Minggu, 21 November 2010
Awalnya tak pernah mengira bahwa suatu hari saya akan menjalani hubungan dengan pria asing. Memang sih saya sering iseng, bilang ke beberapa teman, kalau saya sudah capek dengan pria Indonesia dan akan mencoba peruntungan dengan pria bule, hehehehe...
Seorang sepupu bahkan mengingatkan saya. Ceritanya jaman kami masih kecil, kami pernah saling nyeletuk tentang harapan kami tentang pernikahan. Sepupu saya (cewek) bilang, kalau dia ingin nikah muda. Dan itu sudah kejadian. Dia bahkan dah punya baby yang lucu dan cantik. Nah, dia rupanya masih inget celetukan saya waktu itu (saya sendiri malah sudah lupa). Menurut dia, saya bilang gini: "Kalau aku nanti mau nikah sama bule".
Hahahaha...kok bisa ya? Padahal kejadian itu berlangsung saat kami masih remaja belasan tahun :p
Semuanya berawal dari Ibu Pendeta saya. Jika benar suatu hari nanti saya menikah dengan pria bule ini, maka saya harus berterima kasih pada Ibu Pendeta saya karena ini semua terjadi berkat beliau.
Perkenalan saya dengan Steve berawal dari tawaran Roland. Ceritanya dia jadi makcomblang. Saat berkunjung ke Indo entah untuk keberapa kalinya (beliau sering bolak-balik kesini), Roland menawari saya untuk berkenalan dengan seorang pria dari negaranya. Saya setuju saja.
Selang 2 minggu sejak Roland kembali ke negerinya, saya dikenalin sama Steve. Roland membawa beberapa foto saya untuk ditunjukkan pada Steve. Rupanya dia tertarik (Untungnya saya memberikan foto terbaik saya yang telah melewati proses seleksi yang sangat ketat! Hahahaha....) Kemudian kami mulai berkomunikasi via telpon dan email. Sampai kemudian sebuah email dari Roland mengabarkan rencana kedatangan Steve ke Indonesia. Dan dipilihlah tanggal 21 Oktober sebagai hari bersejarah tersebut :))
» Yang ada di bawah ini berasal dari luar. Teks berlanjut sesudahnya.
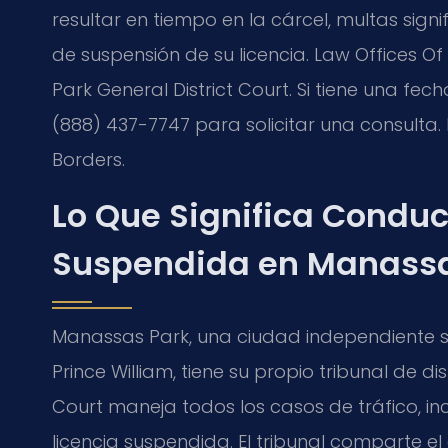
resultar en tiempo en la cárcel, multas signi
de suspensión de su licencia. Law Offices Of 
Park General District Court. Si tiene una fec
(888) 437-7747 para solicitar una consulta. 
Borders.
Lo Que Significa Conduc
Suspendida en Manassa
Manassas Park, una ciudad independiente 
Prince William, tiene su propio tribunal de di
Court maneja todos los casos de tráfico, in
licencia suspendida. El tribunal comparte el 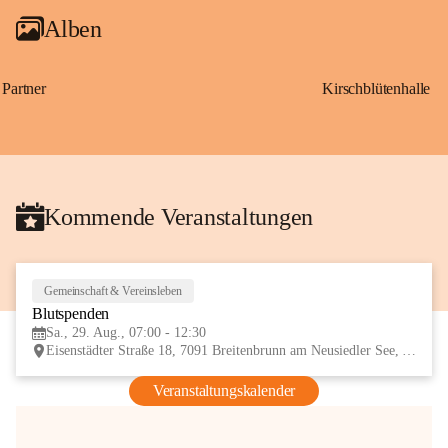
Alben
Partner
Kirschblütenhalle
Kommende Veranstaltungen
Gemeinschaft & Vereinsleben
29
Blutspenden
AUG
Sa., 29. Aug., 07:00 - 12:30
Eisenstädter Straße 18, 7091 Breitenbrunn am Neusiedler See, AUT
Veranstaltungskalender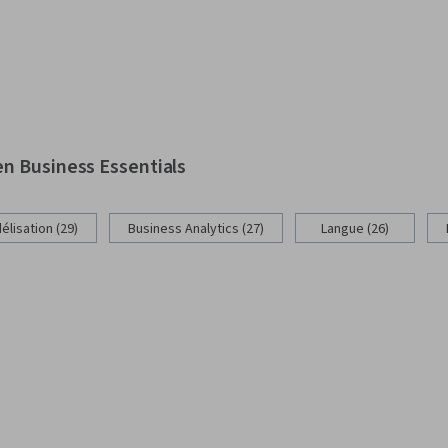
n Business Essentials
lisation (29)
Business Analytics (27)
Langue (26)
Kami bertemu di Bali. Pertama melihatnya? Hmm...terus terang biasa saja. Heran, belum timbul rasa tertarik atau apa. 4 hari kemudian ada banyak hal yang membuat saya semakin mengenal Steve. Perjalanan kami bertiga (Roland, Steve dan saya) menuju ke Wonosobo, Salatiga, Jogja dan Bali telah membuka sisi-sisi kepribadian Steve yang lain. Dan saya rasa saya mulai menyukainya.
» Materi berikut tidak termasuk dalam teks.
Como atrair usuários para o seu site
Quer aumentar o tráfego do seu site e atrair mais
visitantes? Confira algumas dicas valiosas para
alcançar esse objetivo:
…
8 jam sebelum dia terbang kembali ke negerinya, kami menghabiskan waktu berdua dengan bercakap-cakap tentang banyak hal. Kali ini Roland tidak bersama dengan kami. Rupanya dengan berdua saja kami berkesempatan untuk membicarakan beberapa hal yang tidak pernah kami bicarakan sebelumnya. Dan, saya kurang tau apakah ini cinta atau sebuah kebutuhan akan kasih sayang, tapi saya setuju kami berkomitmen untuk bersama dan saling mengenal.
Hal yang jarang terjadi setidaknya dalam 2 tahun ini. Biasanya saya selalu enggan untuk menjalani hubungan dengan seseorang. Sendiri lebih enak. Merasa selalu tidak cocok dan tidak ingin. Tapi kali ini saya pasrah. Saya mau. Saya mengiyakan. Dan, semakin hari bukan semakin ingin mundur, tapi semakin ingin melangkah maju. Semoga ini pertanda baik. Terlebih ketika saya menemukan banyak hal berbeda yang biasanya membuat saya mundur dan menjadi suatu hal yang harus saya pertimbangkan. Kali ini, entah kenapa saya menerima keperbedaan itu sebagai sebuah hal yang wajar.
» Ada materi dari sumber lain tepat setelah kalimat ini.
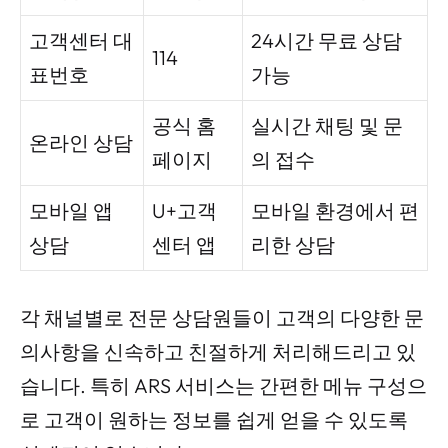
고객센터 대
24시간 무료 상담
114
표번호
가능
공식 홈
실시간 채팅 및 문
온라인 상담
페이지
의 접수
모바일 앱
U+고객
모바일 환경에서 편
상담
센터 앱
리한 상담
각 채널별로 전문 상담원들이 고객의 다양한 문
의사항을 신속하고 친절하게 처리해드리고 있
습니다. 특히 ARS 서비스는 간편한 메뉴 구성으
로 고객이 원하는 정보를 쉽게 얻을 수 있도록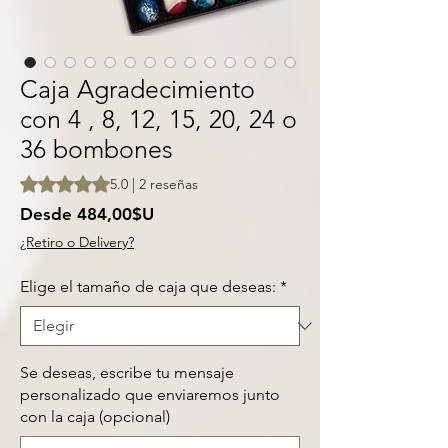
Caja Agradecimiento
con 4 , 8, 12, 15, 20, 24 o
36 bombones
Según 2 reseñas, la calificación es de 5.0 de 5 estrellas
5.0 | 2 reseñas
Precio
Desde
484,00$U
de
¿Retiro o Delivery?
oferta
Elige el tamaño de caja que deseas:
*
Se deseas, escribe tu mensaje
personalizado que enviaremos junto
con la caja (opcional)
Saya tau saya harus mengorbankan beberapa hal (yang menurut sebagian besar orang hal tersebut cukup berharga) salah satunya adalah karier. Tapi, lagi-lagi entah kenapa saya merasa tidak keberatan. Saya yakin akan pemeliharaan Tuhan dalam hidup saya (atau kami) nanti jikapun saya melepaskan pekerjaan dan mengikutinya.
Ah, tapi hal-hal tersebut masih terlalu dini untuk disebutkan. Biarlah sekarang kami (saya tepatnya) menikmati setiap kuntum yang mekar. Menikmati setiap warna yang walaupun berbeda tapi membawa keindahan di dalamnya. Biarkan saya menikmati setiap detik perasaan mencinta dan dicinta, hingga akhirnya Tuhan menetapkan kearah mana kami akan dibawa selanjutnya.